Die erste Reportage über das heute erkennbare Ausmaß der Folgen des großen Knalls erschien im Frühjahr 1989, geschrieben vom Energetik-Ingenieur und Journalisten Wladimir Kolinko, der seine Recherchen vor Ort mit mehreren Krankenhausaufenthalten bezahlte. Der Regisseur Rolan Sergejenko drehte Filme wie die „Die Glocke von Tschernobyl“ oder „Die Schwelle“, letzterer läuft zur Zeit in der BRD. Der Schriftsteller und Arzt Jurij Stscherbak veröffentlichte in Buchform Protokolle einer Katastrophe. Er ist inzwischen Mitglied des Obersten Sowjets und Vorsitzender des Unterausschusses für Energiewesen und nukleare Sicherheit. Alle drei gehören zu einer Gruppe, die seit 1989 zu Hause in der Sowjetunion und im Ausland die Strategie der Desinformation der nationalen und internationalen Atomzunft bekämpft. Stscherbak schätzt die Aufwendungen, die zur Bekämpfung der Langzeitfolgen von Tschernobyl bis zur Jahrtausendwende anfallen werden, auf die ungeheure Summe von 300 Milliarden Rubel, umgerechnet etwa 540 Milliarden DM.

Die Tatsache, daß Millionen von Menschen durch Krankheit und menschenunwürdige Lebensumstände betroffen sind, bildet den Resonanzboden für die kritischen Öffentlichkeitsarbeiter und ihre Gesinnungsgenossen.

Gedankt wird ihnen ihre Aufklärungsarbeit sowenig wie den Atomkritikern hierzulande. Der in der UdSSR hochangesehene Strahlenforscher Popow beispielsweise startete über die Medien eine üble Rufmordkampagne gegen Wissenschaftler aus dem am stärksten verseuchten Belorußland, die zuvor ein schonungsloses Bild der Lage gezeichnet hatten.

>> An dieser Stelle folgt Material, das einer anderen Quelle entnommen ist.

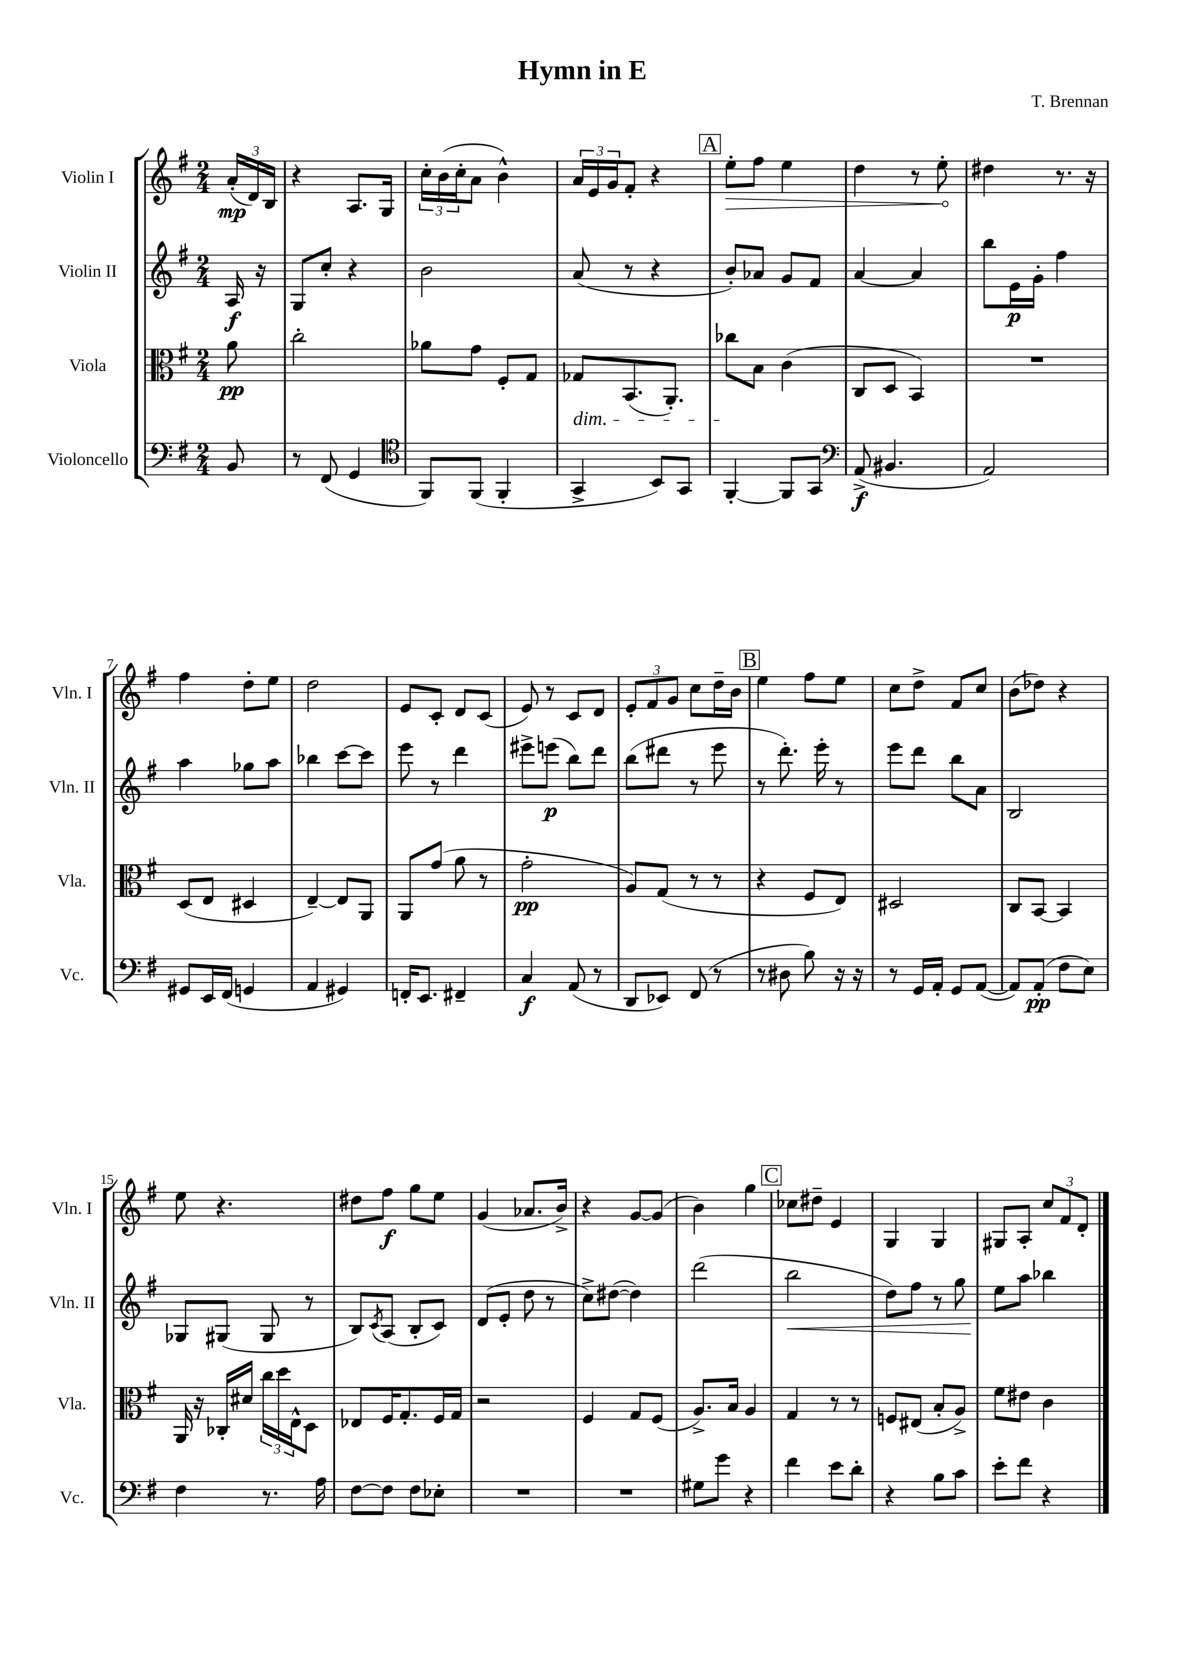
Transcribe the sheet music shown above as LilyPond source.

\header { title = "Hymn in E" composer = "T. Brennan" }
<<
\new StaffGroup <<
\new Staff = "s0" \with { instrumentName = "Violin I" shortInstrumentName = "Vln. I" } {
    \clef treble \key g \major \numericTimeSignature \time 2/4 \partial 8
    \tuplet 3/2 { a'16-.\mp( d'16) b16 } |
    r4 a8. g16 |
    \tuplet 3/2 { c''16-. b'16( c''16-. } a'8 b'4-^) |
    \tuplet 3/2 { a'16 e'16 g'16 } fis'8-. r4 |
    \mark \markup { \box "A" } \once \override Hairpin.circled-tip = ##t e''8-.\> fis''8 e''4 |
    d''4 r8 e''8-.\! |
    dis''4 r8. r16 |
    fis''4 d''8-. e''8 |
    d''2 |
    e'8 c'8-. d'8 c'8( |
    e'8) r8 c'8 d'8 |
    \tuplet 3/2 { e'8-. fis'8 g'8 } c''8 d''16-- b'16 |
    \mark \markup { \box "B" } e''4 fis''8 e''8 |
    c''8 d''8-> fis'8 c''8 |
    b'8( des''8) r4 |
    e''8 r4. |
    dis''8 fis''8\f g''8 e''8 |
    g'4( aes'8. b'16->) |
    r4 g'8~ g'8( |
    b'4) g''4 |
    \mark \markup { \box "C" } ces''8 dis''8-- e'4 |
    g4 g4 |
    gis8 a8-. \tuplet 3/2 { c''8 fis'8 d'8-. } \bar "|." |
}
\new Staff = "s1" \with { instrumentName = "Violin II" shortInstrumentName = "Vln. II" } {
    \clef treble \key g \major \numericTimeSignature \time 2/4 \partial 8
    a16\f r16 |
    g8 c''8-. r4 |
    b'2 |
    a'8( r8 r4 |
    \mark \markup { \box "A" } b'8-.) aes'8 g'8 fis'8 |
    a'4~ a'4 |
    b''8 e'16\p g'16-. fis''4 |
    a''4 ges''8 a''8 |
    bes''4 c'''8~ c'''8 |
    e'''8 r8 d'''4 |
    eis'''8-> e'''8\p( b''8) d'''8 |
    b''8( dis'''8 r8 e'''8 |
    \mark \markup { \box "B" } r8 d'''8.-.) e'''16-. r8 |
    e'''8 d'''8 b''8 a'8 |
    b2 |
    ges8 gis8( gis8 r8 |
    b8) \acciaccatura { c'8 } a8( b8-. c'8) |
    d'8( e'8-. d''8 r8 |
    c''8->) dis''8~( dis''4) |
    d'''2( |
    \mark \markup { \box "C" } b''2\< |
    d''8) fis''8 r8 g''8 |
    e''8\! a''8 bes''4 \bar "|." |
}
\new Staff = "s2" \with { instrumentName = "Viola" shortInstrumentName = "Vla." } {
    \clef alto \key g \major \numericTimeSignature \time 2/4 \partial 8
    a'8\pp |
    c''2-. |
    aes'8 g'8 fis8-. g8 |
    ges8\dim b,8.( a,8.-.) |
    \mark \markup { \box "A" } ces''8\! b8 c'4( |
    c8 d8 b,4) |
    R2 |
    d8( e8 dis4 |
    e4~--) e8 a,8 |
    a,8 g'8( a'8 r8 |
    g'2-.\pp |
    a8) g8( r8 r8 |
    \mark \markup { \box "B" } r4 fis8 e8) |
    dis2 |
    c8 b,8~ b,4 |
    a,16 r16 ces16-. dis'16 \tuplet 3/2 { c''16 d''16 e16-^ } d8 |
    ees8 fis16 g8.-. fis16 g16 |
    r2 |
    fis4 g8 fis8( |
    a8.->) b16 a4 |
    \mark \markup { \box "C" } g4 r8 r8 |
    f8 eis8( b8-. a8->) |
    fis'8 eis'8 c'4 \bar "|." |
}
\new Staff = "s3" \with { instrumentName = "Violoncello" shortInstrumentName = "Vc." } {
    \clef bass \key g \major \numericTimeSignature \time 2/4 \partial 8
    b,8 |
    r8 fis,8( g,4 |
    \clef tenor fis,8) fis,8( fis,4-. |
    g,4-> b,8) g,8 |
    \mark \markup { \box "A" } fis,4~-. fis,8 g,8 |
    \clef bass a,8->\f( bis,4. |
    a,2) |
    gis,8 e,16 fis,16( g,4 |
    a,4 gis,4) |
    f,16-. e,8. fis,4-- |
    c4\f a,8( r8 |
    d,8 ees,8) fis,8( r8 |
    \mark \markup { \box "B" } r8 dis8 b8) r16 r16 |
    r8 g,16 a,16-. g,8 a,8~( |
    a,8) a,8-.\pp( fis8 e8) |
    fis4 r8. a16 |
    fis8~ fis8 fis8 ees8-. |
    R2 |
    R2 |
    gis8 g'8 r4 |
    \mark \markup { \box "C" } fis'4 e'8 d'8-. |
    r4 b8 c'8 |
    e'8-. fis'8 r4 \bar "|." |
}
>>
>>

Nicht nur dieser Vorgang belegt eine unübersehbare Tendenz: In der Sowjetunion entwickelt sich eine AKW-Öffentlichkeit, die der im Westen bekannten immer ähnlicher wird. Kein Wunder, daß die 'Atomwirtschaft‘, Kampfblatt der bundesdeutschen Atomlobby, sich inzwischen nicht mehr scheut, Beiträge aus der 'Prawda‘ nachzudrucken. Dort führt beispielsweise der der Datenschönung verdächtige Vorsitzende des Staatlichen Komitees der UdSSR für Hydrometeorologie, Jurij Israel, „aus sowjetischer Sicht“ aus, daß die Kontamination ganzer Landstriche bei „Einhaltung der Richtlinien zu keiner Gesundheitsgefährdung der Bevölkerung führen“ werde.

Trotz allem spricht wenig dafür, daß die zumeist in der Moskauer Zentrale beheimatete Abwieglerfraktion die „neue Öffentlichkeit“ der Atomkritiker auf Dauer in Schach halten kann. Auch ohne eine weitere „Havarie“ wird die Sowjetunion Tschernobyl nicht verdrängen können - weil die Katastrophe weitergeht.